The Growth of Managed Products Industry and the Need for Scalable Tools to Sort the Universe
What's new, and how Morningstar is pitching into it.
Product innovation in the managed products industry is roaring. Since 2002, more than 3,000 share classes are incepted each month. Product supply continues to expand. Total managed products outstanding crossed 700,000 in 2021. With a 10-year annual growth rate of 11%, the industry is on pace to surpass 1 million products in three years and 2 million products in 10 years.
Growth drivers come from three groups: innovations in distribution, long-term secular trends, and recent disruptions. As a ratings provider, Morningstar has evolved and extended its methodologies to meet these challenges.
Product innovation is shifting away from traditional open-end fund vehicles. In the clash between open-end funds and exchange-traded funds, new product launches are favoring ETFs. Open-end launches have been relatively flat in the United States over the last five years, but ETFs have more than doubled to 459 in 2021.
In the target-date space, collective investment trusts are becoming the plan sponsor’s preferred vehicle. CITs are on pace to overtake mutual funds by assets under management in the coming years. In 2021, CITs accounted for 86% of target-date strategy net inflows and now make up 45% of total target-date strategy assets, up from 32% five years ago.
Finally, model portfolios are surging in availability. The number of model portfolios reported to Morningstar has more than doubled since 2020, with now more than 2,100 models reported by asset managers and third-party strategists. Allocation models have multiplied so fast they now outnumber allocation mutual funds.
Between fund launches and repurposed funds, a large number of new sustainable funds—those that seek to deliver competitive financial results, while also driving positive environmental, social, and corporate governance outcomes—came to market, and these funds offered greater variety than seen before in terms of their approaches to sustainable investing.
Product development remained strong through 2021, with more than 200 new sustainable fund launches globally each quarter. The number of sustainable open-end and exchange-traded funds available to U.S. investors increased to 534 in 2021, up 36% from 2020. Matching the high set in 2020, 26 existing funds in the U.S. adopted sustainable mandates in 2021. At the end of the year, repurposed funds accounted for 12% of assets in sustainable funds.
Investor interest in thematic funds—those that harness secular growth themes such as artificial intelligence—has increased in recent years. In the trailing two years to the end of 2021, assets under management in these funds grew nearly threefold to USD 806 billion worldwide. This represented 2.7% of all assets invested in equity funds globally, up from 0.8% 10 years ago. The number of thematic funds has multiplied: 589 new thematic funds debuted globally in 2021, more than double the previous record of 271 new launches in 2020. Europe is the largest market for thematic funds, accounting for 55% of global thematic fund assets. From digital economy to Generation Z, thematic funds have a wide range and so provide variation in a portfolio. New themes launch each year, or existing themes morph focus. To stay on top of these trends, our research department and ratings need to be nimble.
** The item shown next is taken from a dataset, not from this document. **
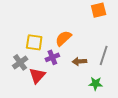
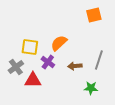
purple cross: (52, 57) -> (48, 62), turned -32
red triangle: (37, 76) -> (33, 80), turned 48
For ratings providers like Morningstar, the three trends create two pressure points: scale and nimbleness. Our challenge is to rate products quickly to keep up with the pace of the industry’s growth, ensure breadth of coverage, and maintain the ability to rate products with more-varied anatomies.
Morningstar’s forward-looking ratings have expanded to meet the need. Over the past five years, their coverage has grown 63% annually. Today, 57% of total products outstanding receive a forward-looking rating, which represents 89% of AUM.
With the launch of the Morningstar Quantitative Rating in 2017, Morningstar now provides a forward-looking assessment on every fund in our coverage universe after one month of history. Investors don’t have to wait for a fund to rack up a three-year track record to earn a star rating or accumulate enough assets to warrant attention. Morningstar provides an objective measure almost immediately upon fund launch. Our forward-looking rating systems, the Morningstar Analyst Rating and Morningstar Quantitative Rating, now surpass the coverage of the past-performance-based, quantitatively derived Morningstar Rating for funds—the star rating.
There is a gap to close in terms of total products with forward-looking ratings, and Morningstar is prioritizing the remaining markets for coverage.
- source: Morningstar Analysts
Morningstar uses algorithms and humans where they add the most value—in line with behavioral research on humans and algorithms. All of our forward-looking ratings will be a hybrid of human and machine to produce the best ratings possible.
Morningstar’s Quantitative Rating system is built to learn how analysts rate their funds. In many cases, the algorithm does not have to learn or think—it is told the answer. The system leverages what our analysts know and applies their decisions to uncovered products through extensive mapping logic. For example, if our manager research team has a view about a firm’s Parent Pillar, it is extended to all products at that firm. Our system applies similar mappings through information about management teams, strategy mappings, or passive benchmarks. An analyst covering one fund does not make an isolated decision; their People, Process, and Parent assessments are leveraged and extended to cover a larger universe.
As a result, we can deploy analysts to cover funds with the largest impact where they can add the most value—the largest impact where they can add the most value—and leave the algorithm to cover the rest.